The study aims to apply the SOR model to understand commuters’ transport mode choice behaviour. The SOR model showed that the stimulus variables significantly influence the choice of transport mode responses via the organism variables. The trend of this effect showed that there were more stimulus variables that had a significant influence on e-hailing usage than on private transport via the organism factors. However, these variables did not have a significant effect on public transport usage via the organism factors. When travel experience and attitude were considered as the respective stimulus and organism variables, there was a significantly positive indirect effect on choice of public transport. Meanwhile, environment and work characteristics contributed to increasing commuters’ preference for using private transport. This mode of choice behaviour also depended on the provided stimulus and organism. Based on the same organism and different stimuli variables, SOR analysis produced identical and distinguished responses.

In addition to strengthening transport services by increasing reliability, security, comfort, and safety, environmental arrangements should be considered to improve accessibility to public transport and nonmotorised mobility for both residential and office areas. Furthermore, building new and more diverse environments, as well as revitalising existing environments, is among the key steps needed to support the development of sustainable transport. Employers can also play an important role in providing a stimulus for sustainable transport adoption. Given the notable increase in the use of e-hailing offering several conveniences at affordable prices, use of electric vehicles in these services should be mandated.
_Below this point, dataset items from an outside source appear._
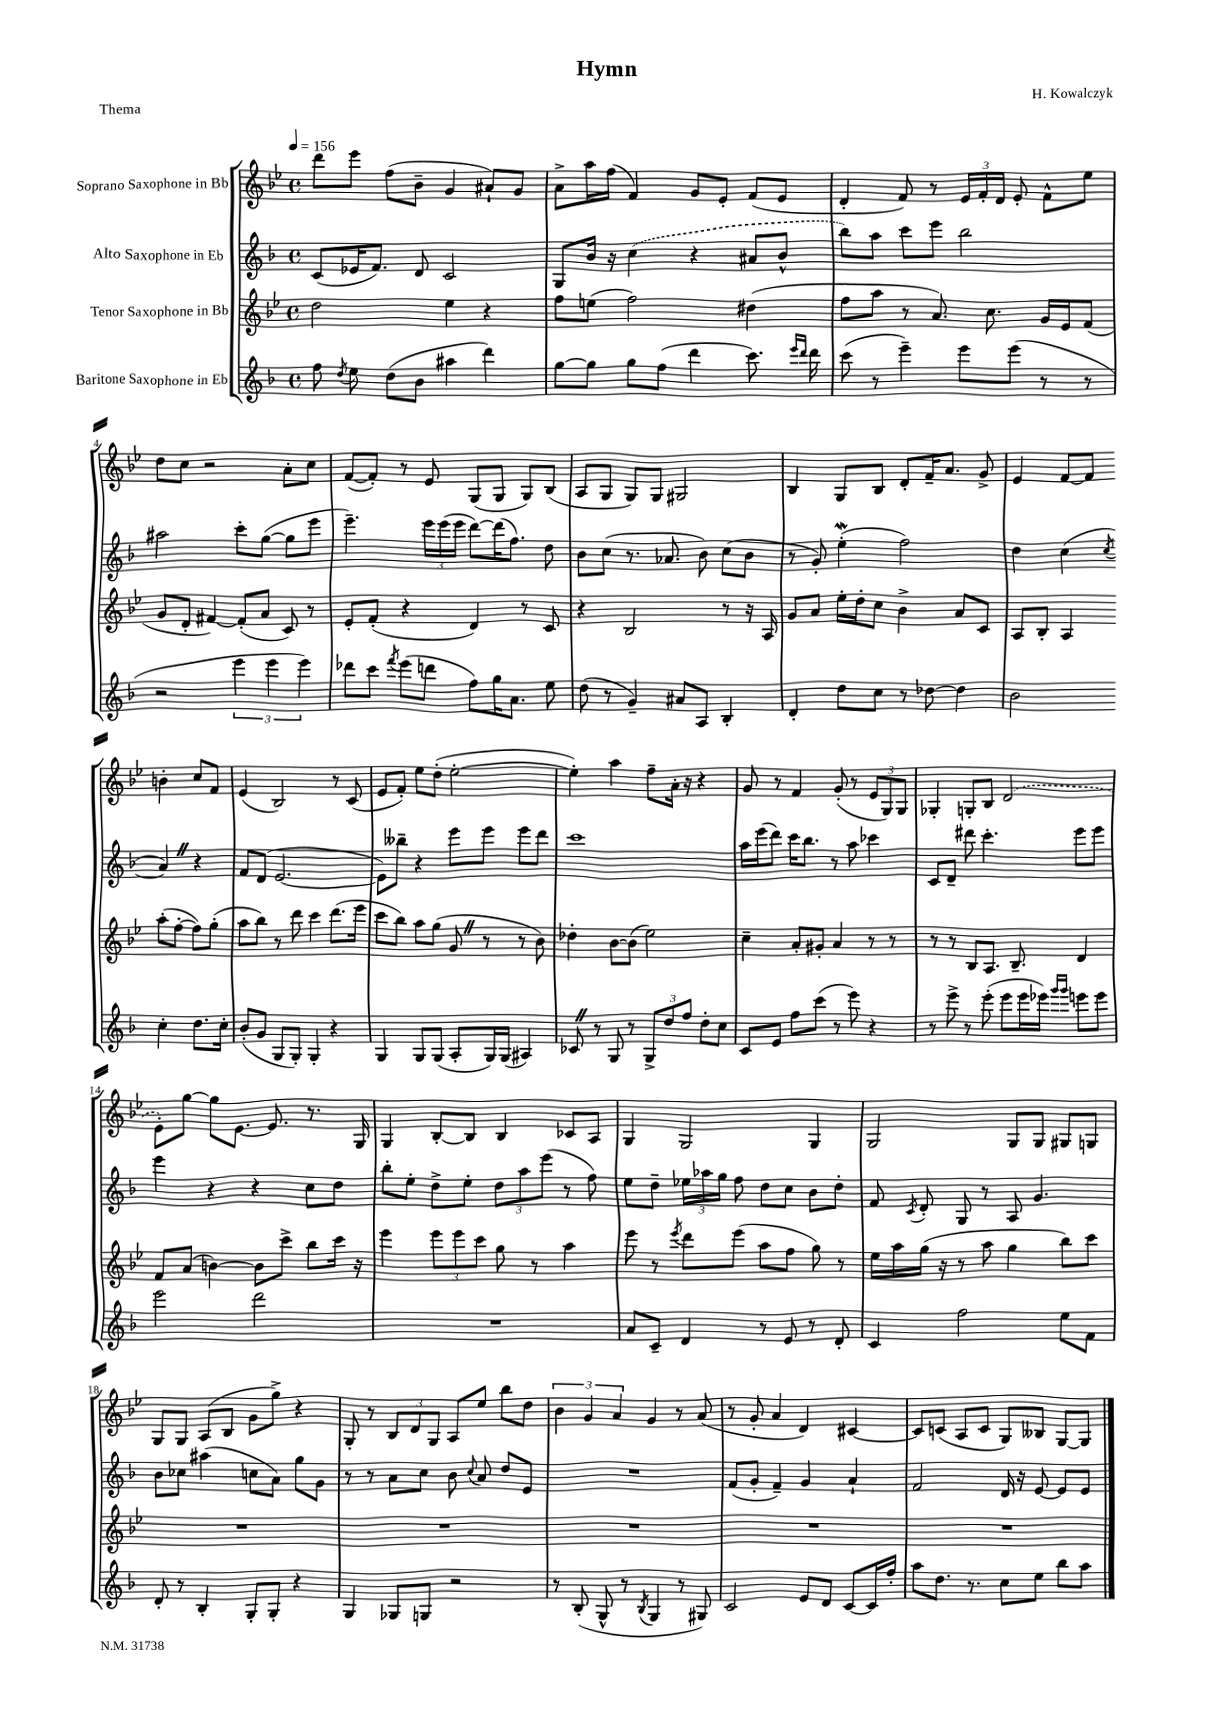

**kern	**kern	**kern	**kern
*part4	*part3	*part2	*part1
*staff4	*staff3	*staff2	*staff1
*I"Baritone Saxophone in Eb	*I"Tenor Saxophone in Bb	*I"Alto Saxophone in Eb	*I"Soprano Saxophone in Bb
*clefG2	*clefG2	*clefG2	*clefG2
*k[b-]	*k[b-e-]	*k[b-]	*k[b-e-]
*M4/4	*M4/4	*M4/4	*M4/4
*met(c)	*met(c)	*met(c)	*met(c)
*MM156	*MM156	*MM156	*MM156
=1	=1	=1	=1
8ff\	2dd\	(8c/L	8ddd\L
8qdd/	.	.	.
8ee\	.	16e-X/K	8eee-\J
.	.	8.f/J)	.
(8dd\L	.	.	(8ff\L
8b-\J	.	8d/	8b-~\J
4aa#X\	4ee-\	2c/	4g/
4ddd\)	4r	.	8a#X`/L)
.	.	.	8g/J
=2	=2	=2	=2
[8gg\L	8ff\L	8G/L	8a^\L
8gg\J]	(8een\J	16b-/Jk	16aa\L
.	.	16r	(16ff\JJ
8gg\L	2ff\)	(4cc\	4f/)
(8ff\J	.	.	.
4ddd\	.	4r	8g/L
.	.	.	8e-'/J
8.ccc\)	(4dd#X\	8a#X/L	(8f/L
.	.	8b-^^/J	8e-/J
16qqeee/LL	.	.	.
16qqddd/JJ	.	.	.
16ddd\	.	.	.
=3	=3	=3	=3
(8ccc\	8ff\L	8bb-\L)	4d'/
8r	8aa\J	8aa\J	.
4eee~\)	8r	8ccc\L	8f/)
.	8.a/)	8eee\J	8r
8eee\L	.	2bb-\	24e-/LL
.	.	.	24f'/
.	8.cc\	.	.
.	.	.	24d/JJ
(8eee\J	.	.	8e-'/
8r	16g/LL	.	8f^^\L
.	16e-/J	.	.
8r	(8f/J	.	8ee-\J
!!LO:LB:g=z
=4	=4	=4	=4
2r	8g/L	2aa#X\	8dd\L
.	8d'/J	.	8cc\J
.	[4f#X/)	.	2r
6eee\	(8f#'/L]	8ccc'\L	.
.	8a/J	([8gg\J	.
6eee\	.	.	.
.	8c/)	8gg\L]	8a'\L
6eee\)	.	.	.
.	8r	8eee\J	8cc\J
=5	=5	=5	=5
8ddd-X\L	8e-'/L	4.eee~\)	([8f/L
8ccc\J	(8f'/J	.	8f'/J])
8qfff/	.	.	.
(8eee\L	4r	.	8r
8dddn\J	.	24eee\LL	8e-/
.	.	(24eee\	.
.	.	24eee\JJ	.
8ff\L)	4d/)	[8ddd\L)	(8G/L
16gg\K	.	(16ddd\K]	8G/J
8.a\J	.	8.ff\J)	.
.	8r	.	8G/L)
8ee\	8c/	8dd\	(8B-/J
=6	=6	=6	=6
(8dd\	4r	8b-\L	8A/L
8r	.	(8cc\J	8G/J
4g~/)	2B-/	8.r	8G/L)
.	.	.	8G/J
.	.	8.a-X/	.
8a#X/L	.	.	2G#X/
8A/J	.	8b-\)	.
4B-'/	8r	(8cc\L	.
.	16r	8b-\J	.
.	16A/	.	.
=7	=7	=7	=7
4d'/	8g/L	8r	4B-/
.	8a/J	8g'/)	.
8dd\L	16ee-'\LL	(4eeW'\	8G/L
.	16dd'\J	.	.
8cc\J	8cc\J	.	8B-/J
8r	4b-^\	2ff\)	8d'/L
[8dd-X\	.	.	16f~/K
.	.	.	8.a/J
4dd-\]	8a/L	.	.
.	8c/J	.	8g^/
=8	=8	=8	=8
2b-\	8A/L	4dd\	4e-/
.	8B-'/J	.	.
.	4A/	(4cc\	[8f/L
.	.	.	8f/J]
.	.	8qcc/	.
4cc'\	(8aa'\L	4aZ/)	4bn'\
.	[8ff'\J	.	.
8.dd\L	8ff\L])	4r	8cc/L
.	(8gg'\J	.	8f/J
16cc'\Jk	.	.	.
!!LO:LB:g=z
=9	=9	=9	=9
(8b-'/L	8aa\L	8f/L	(4e-/
8g/J	8bb-\J)	(8d/J	.
8G/L	8r	[2.e/	2B-/)
8G'/J)	8ddd\	.	.
4G'/	4ccc\	.	.
4r	(8.ddd\L	.	8r
.	.	.	(8c/
.	16eee-\Jk	.	.
=10	=10	=10	=10
4G/	8ccc\L	8e\L])	8e-/L
.	8bb-\J)	8bb--X~\J	8f'/J)
8G/L	8aa\L	4r	8ee-\L
(8G/J	(8gg\J	.	(8dd'\J
8A'/L	8gZ/	8eee\L	[2ee-'\
16G/L)	8r	8eee\J	.
(16G/JJ	.	.	.
4A#X/)	8r	8eee\L	.
.	8b-\)	8ddd\J	.
=11	=11	=11	=11
8c-XZ/	4dd-X'\	1ccc	4ee-'\])
8r	.	.	.
8G/	[8b-\L	.	4aa\
8r	(8b-\J]	.	.
12G^/L	2ee-\)	.	8ff~\L
12dd/	.	.	.
.	.	.	16a'\Jk
12ff/J	.	.	.
.	.	.	16r
8dd'\L	.	.	4r
8cc\J	.	.	.
=12	=12	=12	=12
8c/L	4cc~\	16aa\LL	8g/
.	.	(16eee\J	.
8e/J	.	8ddd\J)	8r
8ff\L	8a'/L	16ccc\KL	4f/
.	.	8.bb-\J	.
(8ccc\J	8g#X'/J	.	.
8r	4a/	8r	(8g'/
8eee\)	.	8aa\	8r
4r	8r	4ccc-X\	12e-/L
.	.	.	12G/)
.	8r	.	.
.	.	.	12G/J
=13	=13	=13	=13
8r	8r	8c/L	4G-X'/
8eee^\	8r	8d~/J	.
8r	8B-/L	8ddd#X\	8Gn'/L
(8eee'\	8.A/J	4.ccc'\	8B-/J
8eee\L	.	.	(2d/
.	8.B-~/	.	.
16eee\L	.	.	.
16eee-X\JJ)	.	.	.
16qqggg/LL	.	.	.
16qqggg/JJ	.	.	.
8eeen\L	4d/	8eee\L	.
8eee\J	.	8eee\J	.
!!LO:LB:g=z
=14	=14	=14	=14
2eee\	8f/L	4eee\	8e-'\L)
.	(8a/J	.	[8gg\J
.	[4bn\)	4r	8gg\L]
.	.	.	[8.e-\J
2ddd\	8b\L]	4r	.
.	.	.	8.e-/]
.	8ccc^\J	.	.
.	8bb-\L	8cc\L	8.r
.	16ccc\Jk	8dd\J	.
.	16r	.	16G/
=15	=15	=15	=15
1r	4eee-\	8bb-'\L	4G/
.	.	8ee'\J	.
.	12eee-\L	8dd^\L	[8B-'/L
.	12eee-\	.	.
.	.	8ee'\J	8B-/J]
.	12ccc\J	.	.
.	8gg\	12dd\L	4B-/
.	.	12aa\	.
.	8r	.	.
.	.	(12eee\J	.
.	4aa\	8r	8c-X/L
.	.	8ff\)	8A/J
=16	=16	=16	=16
8a/L	8eee-\	8ee\L	4G/
8c~/J	8r	8dd~\J	.
.	8qeee-/	.	.
4d/	8ddd\L	24ee-X\LL	2G/
.	.	24aa-X\	.
.	.	24gg\JJ	.
.	(8eee-\J	8ff\	.
8r	8aa\L	8dd\L	.
8e/	8ff\J	8cc\J	.
8r	8gg\)	8b-\L	4G/
8d'/	8r	8dd'\J	.
=17	=17	=17	=17
4c/	16ee-\LL	8f/	2G/
.	16aa\	.	.
.	.	8qc/	.
.	(16gg\JJ	8d'/	.
.	16r	.	.
2ff\	8r	8G/	.
.	8aa\	8r	.
.	4gg\	8A/	8G/L
.	.	4.g/	8G/J
8ee\L	8bb-\L)	.	8G#X/L
8f\J	8ccc\J	.	8Gn/J
!!LO:LB:g=z
=18	=18	=18	=18
8d'/	1r	8b-\L	8G/L
8r	.	8cc-X\J	8G/J
4B-'/	.	(4aa#X\	(8A/L
.	.	.	8B-/J
8G'/L	.	8ccn\L	8g\L
8G'/J	.	8a\J)	8gg^\J)
4r	.	8gg\L	4r
.	.	8g\J	.
=19	=19	=19	=19
4G/	1r	8r	8G'/
.	.	8r	8r
8G-X/L	.	8a\L	12B-/L
.	.	.	12d/
8Gn/J	.	8cc\J	.
.	.	.	12G/J
2r	.	8b-\	8A/L
.	.	8qqcc/	.
.	.	8a/	8ee-/J
.	.	8dd/L	8bb-\L
.	.	8e/J	8dd\J
=20	=20	=20	=20
8r	1r	1r	6b-\
(8B-'/	.	.	.
.	.	.	6g/
8G^^/	.	.	.
.	.	.	6a/
8r	.	.	.
8qB-/	.	.	.
4G/	.	.	4g/
8r	.	.	8r
8G#X/)	.	.	(8a/
=21	=21	=21	=21
2c/	1r	(8f/L	8r
.	.	8g'/J	8g'/
.	.	4f~/)	4a/
8e/L	.	4g/	4d/)
8d/J	.	.	.
[8c/L	.	4a`/	[4c#X/
16c/L]	.	.	.
16ff'/JJ	.	.	.
=22	=22	=22	=22
8aa\L	1r	2f/	8c#/L]
8.dd\J	.	.	(8cn/J
.	.	.	8A/L
8.r	.	.	.
.	.	.	8c/J
8cc\L	.	16d/	8G/L)
.	.	16r	.
8ee\J	.	[8e/	8B--X/J
8bb-\L	.	8e/L]	[8G/L
8aa\J	.	8e/J	8G/J]
==	==	==	==
*-	*-	*-	*-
This case study which was carried out in Jakarta using the SOR model has strengthened the global evidence base for realising sustainable urban transport in an integrated manner. Furthermore, the SOR model contributed to explaining travel behaviour as a basis for formulating appropriate policies. Further studies need to be conducted, by integrating several external policies, such as the integration of public transport incentives and job hour’s flexibility into the avoid-shift-improve strategy. Additionally, further study on the application and development of the SOR model in mode choice behaviour based on consumer behaviour theory is also recommended.

Data Availability

The datasets analysed during this study are not available for publication, but reasonable requests for access can be made through the corresponding author, with disclosure subject to approval by the Ministry of Education, Culture, Research and Technology of the Republic of Indonesia, as well as the Directorate General of Higher Education.

Conflicts of Interest

The authors declare that there are no conflicts of interest regarding the publication of this study.

Acknowledgments

This study was supported by the Ministry of Research and Technology, National Research and Innovation Agency of the Republic of Indonesia in 2020, and the Ministry of Education, Culture, Research and Technology in 2021, through the doctoral dissertation research scheme.